Mit Recht macht nämlich der Beschwerdeführer geltend, daß durch die Abweisung seines Alibibeweisanbotes betreffend das Faktum Angelika H* (Punkt 1 des Urteilssatzes) Grundsätze des Verfahrens hintangesetzt worden sind, deren Beobachtung durch grundrechtliche Vorschriften, insbesondere durch Art 6 EMRK und durch das Wesen eines die Verteidigung sichernden, fairen Verfahrens geboten ist (Z 5).
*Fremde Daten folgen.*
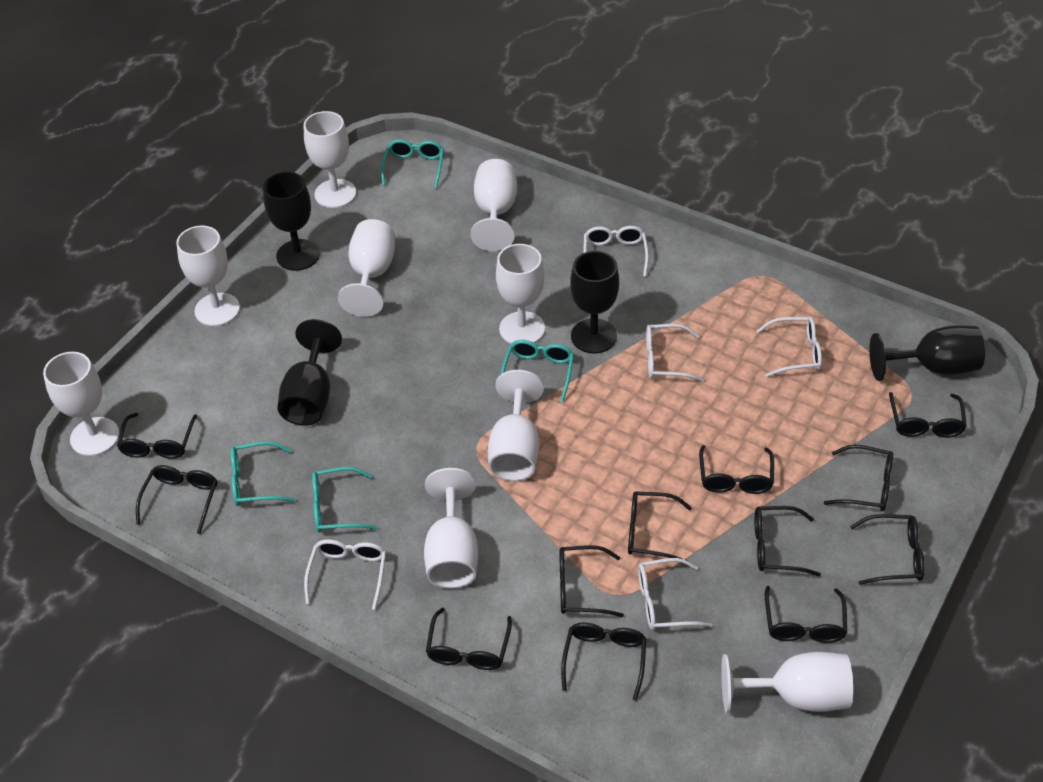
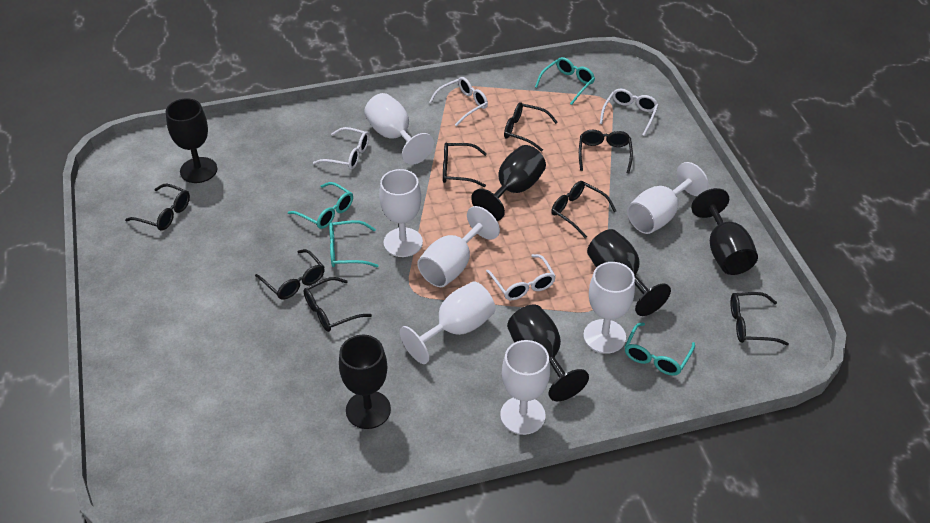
black glasses: [117,413,197,459] [136,465,218,534] [426,608,512,670] [559,545,624,617] [561,622,646,701] [628,491,692,561] [699,445,774,494] [754,506,821,577] [765,586,847,643] [824,445,893,511] [850,514,925,585] [889,392,967,438] = 12 -> [125,184,190,231] [255,249,325,300] [303,277,372,332] [443,143,487,187] [504,102,558,152] [551,181,616,238] [579,130,633,173] [730,292,789,346] = 8
black goblet: [263,172,320,271] [277,319,342,426] [570,251,619,353] [869,325,985,381] = 4 -> [166,98,217,183] [339,335,391,429] [471,145,546,221] [507,305,589,401] [587,229,671,316] [691,188,758,275] = 6
white glasses: [304,539,386,610] [583,226,649,277] [638,558,713,630] [646,324,704,382] [756,317,822,377] = 5 -> [313,127,369,170] [429,77,488,126] [486,254,556,300] [600,89,658,136] = 4
white goblet: [43,352,119,456] [176,226,240,326] [304,111,356,208] [338,219,395,317] [424,468,478,589] [471,159,517,251] [488,370,544,481] [496,244,545,344] [721,652,853,713] = 9 -> [364,93,434,165] [379,169,423,257] [400,282,495,364] [417,206,500,287] [500,340,550,435] [583,262,635,354] [627,162,709,234] = 7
Der Begründung des abweislichen Zwischenerkenntnisses (S 61/III) zuwider hat der Beschwerdeführer im Beweisantrag (S 501/II, 59/III) genügend Anhaltspunkte zur Ausforschung des Alibizeugen Jurek N. angegeben und im Rahmen seiner Verantwortung auch dargetan (S 15/III), aus welchen Gründen dieser Zeuge (dessen vollen Namen und Anschrift er mittlerweile in Erfahrung gebracht hat S 107/III) bestätigten könnte, daß sich der Angeklagte zur Tatzeit im Faktum Angelika H* (16. Juni 1993) in Siedlce (Polen) aufgehalten habe.
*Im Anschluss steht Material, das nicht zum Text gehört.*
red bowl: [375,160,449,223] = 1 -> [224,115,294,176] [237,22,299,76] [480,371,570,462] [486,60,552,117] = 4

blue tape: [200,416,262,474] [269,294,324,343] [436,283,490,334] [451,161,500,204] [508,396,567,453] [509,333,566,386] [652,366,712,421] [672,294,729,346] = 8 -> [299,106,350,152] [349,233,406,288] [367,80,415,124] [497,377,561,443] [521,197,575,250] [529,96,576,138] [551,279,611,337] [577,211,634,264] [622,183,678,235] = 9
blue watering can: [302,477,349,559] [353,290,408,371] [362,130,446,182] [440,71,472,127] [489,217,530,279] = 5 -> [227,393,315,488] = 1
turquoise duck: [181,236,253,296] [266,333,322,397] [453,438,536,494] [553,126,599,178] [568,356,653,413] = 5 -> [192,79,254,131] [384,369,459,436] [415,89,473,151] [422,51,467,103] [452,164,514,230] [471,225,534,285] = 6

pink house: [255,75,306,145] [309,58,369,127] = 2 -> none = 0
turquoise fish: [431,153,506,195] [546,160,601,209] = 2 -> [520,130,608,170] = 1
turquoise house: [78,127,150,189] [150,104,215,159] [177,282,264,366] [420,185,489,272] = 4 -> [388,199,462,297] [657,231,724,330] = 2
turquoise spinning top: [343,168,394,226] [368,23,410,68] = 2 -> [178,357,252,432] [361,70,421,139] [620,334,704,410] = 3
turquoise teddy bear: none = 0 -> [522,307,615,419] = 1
Schon aus diesem Grund erweist sich eine Verfahrenserneuerung in erster Instanz in diesem Punkte als unumgänglich, ohne daß auf die dagegen erhobenen weiteren Beschwerdeeinwände einzugehen gewesen wäre.
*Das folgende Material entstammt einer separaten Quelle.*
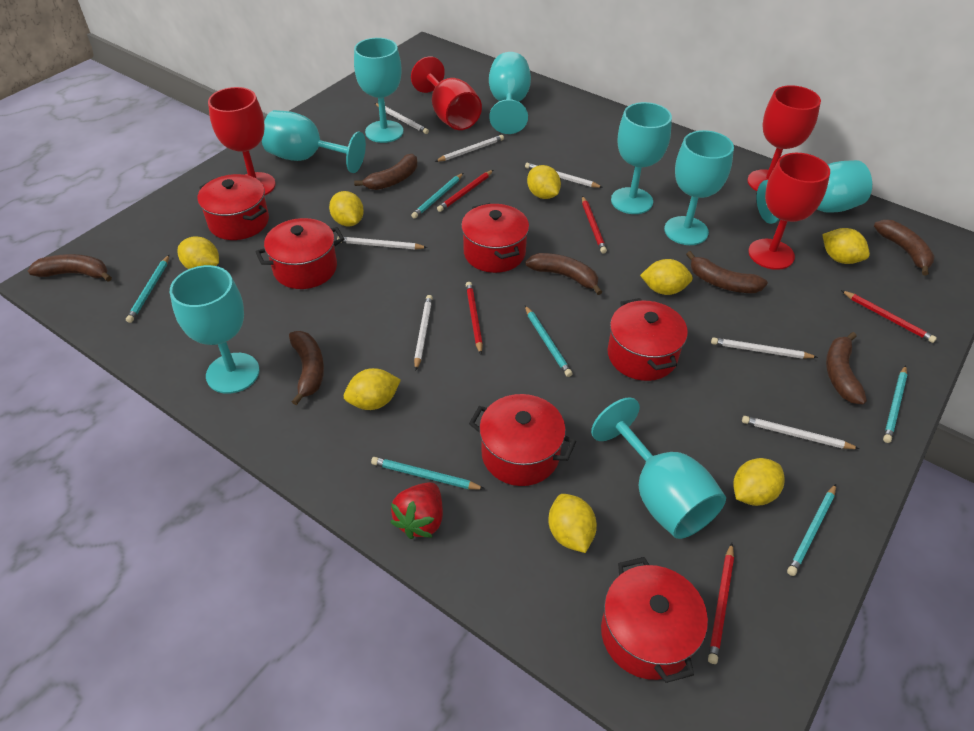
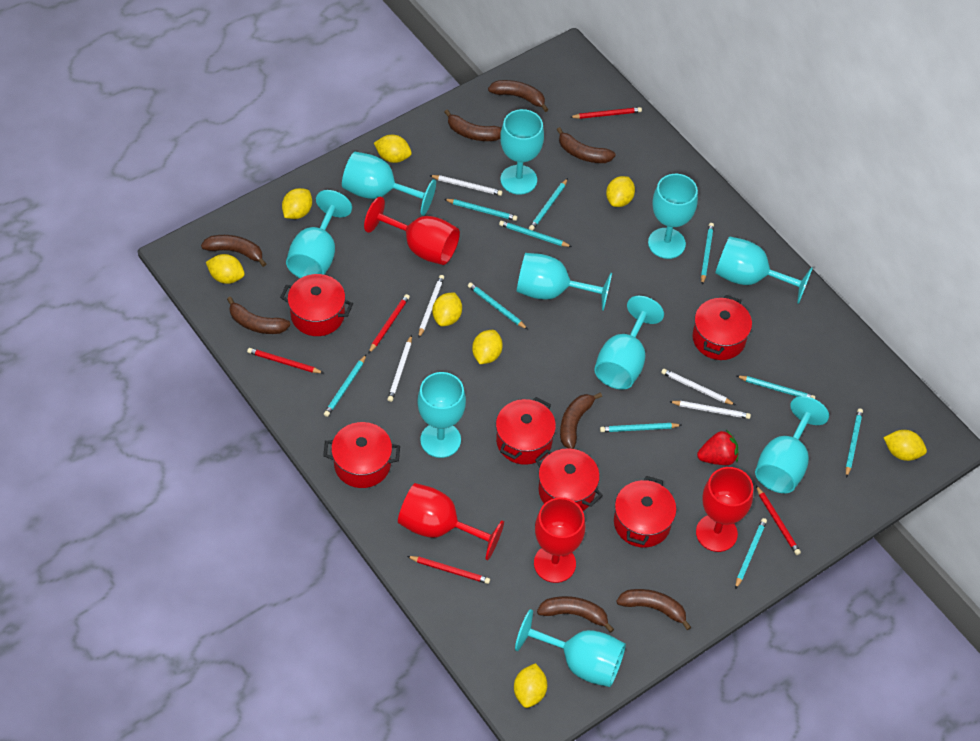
brown banana: [28,254,112,282] [289,331,324,405] [354,154,417,190] [525,253,602,295] [686,251,768,293] [826,332,867,404] [874,220,935,276] = 7 -> [201,235,266,267] [227,297,290,334] [444,110,502,141] [488,80,548,112] [537,596,614,633] [556,127,616,163] [560,392,602,449] [616,589,691,630] = 8
turquoise goblet: [170,265,260,394] [262,110,366,173] [354,38,404,143] [489,52,531,134] [591,397,726,539] [611,102,672,214] [664,130,734,245] [757,160,872,224] = 8 -> [286,190,352,278] [342,152,436,216] [417,372,466,458] [500,109,544,195] [515,609,626,687] [517,253,612,311] [594,296,664,390] [648,174,698,259] [715,236,813,304] [755,396,829,493] = 10
turquoise pencil: [126,255,169,323] [371,457,485,490] [411,173,463,219] [525,306,573,377] [787,484,836,576] [883,365,907,443] = 6 -> [324,355,366,417] [444,199,518,221] [468,283,527,329] [499,221,572,247] [529,178,568,231] [600,423,681,432] [701,223,714,285] [735,518,767,589] [737,376,815,399] [846,408,863,478] = 10
white pencil: [337,236,428,249] [375,103,429,134] [414,295,433,371] [435,135,504,162] [525,163,603,188] [711,337,818,359] [742,416,859,449] = 7 -> [387,335,412,402] [418,275,444,338] [429,175,503,196] [661,369,735,405] [669,401,751,419] = 5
Im übrigen (betreffend das Faktum 2) ist die Nichtigkeitsbeschwerde jedoch nicht gerechtfertigt.

Die die Qualifikation des § 201 Abs 3 zweiter Fall StGB (Versetzen der Edeltraud P* in einen qualvollen Zustand) bekämpfende Subsumtionsrüge (Z 12) verfehlt ihre prozeßordnungsgemäße Darstellung, weil sie sich mit der Behauptung, das Tatopfer habe die ihm zugefügten Qualen nicht bewußt miterlebt, nicht an dem dem Wahrspruch zugrundeliegenden Tatsachensubstrat orientiert, dem der Beschwerdeauffassung zuwider nicht zu entnehmen ist, daß die quälenden Mißhandlungen der Edeltraud P* ausschließlich im Zustand ihrer Bewußtlosigkeit erfolgt sind.

Indem aber der Beschwerdeführer in diesem Zusammenhang unter Hinweis auf die Angaben der Genannten über den Zeitpunkt des Eintritts ihrer Bewußtlosigkeit auch eine widersprüchliche Beantwortung der Hauptfrage II rügt (Z 9), leitet er den bezeichneten Mangel nicht aus dem Wahrspruch selbst ab, weshalb dieser Nichtigkeitsgrund gleichfalls nicht prozeßordnungsgemäß dargetan wird. Ein nichtigkeitsbegründender innerer Widerspruch der Antwort der Geschworenen auf die an sie gestellten Fragen liegt nur vor, wenn im Wahrspruch Tatsachen festgestellt worden sind, die nach den Denkgesetzen einander ausschließen und daher nebeneinander nicht bestehen können, nicht hingegen dann, wenn der Wahrspruch der Geschworenen mit den tatsächlichen (oder vom Beschwerdeführer angenommenen) Ergebnissen des Beweisverfahrens nicht übereinstimmt.

Insoweit war daher die Nichtigkeitsbeschwerde zu verwerfen.

Die teilweise Aufhebung des Schuldspruchs bedingte auch die Kassierung des Strafausspruchs, sodaß die Berufung des Angeklagten gegenstandslos ist.

Die Kostenersatzpflicht des Angeklagten ist in § 390 a StPO begründet.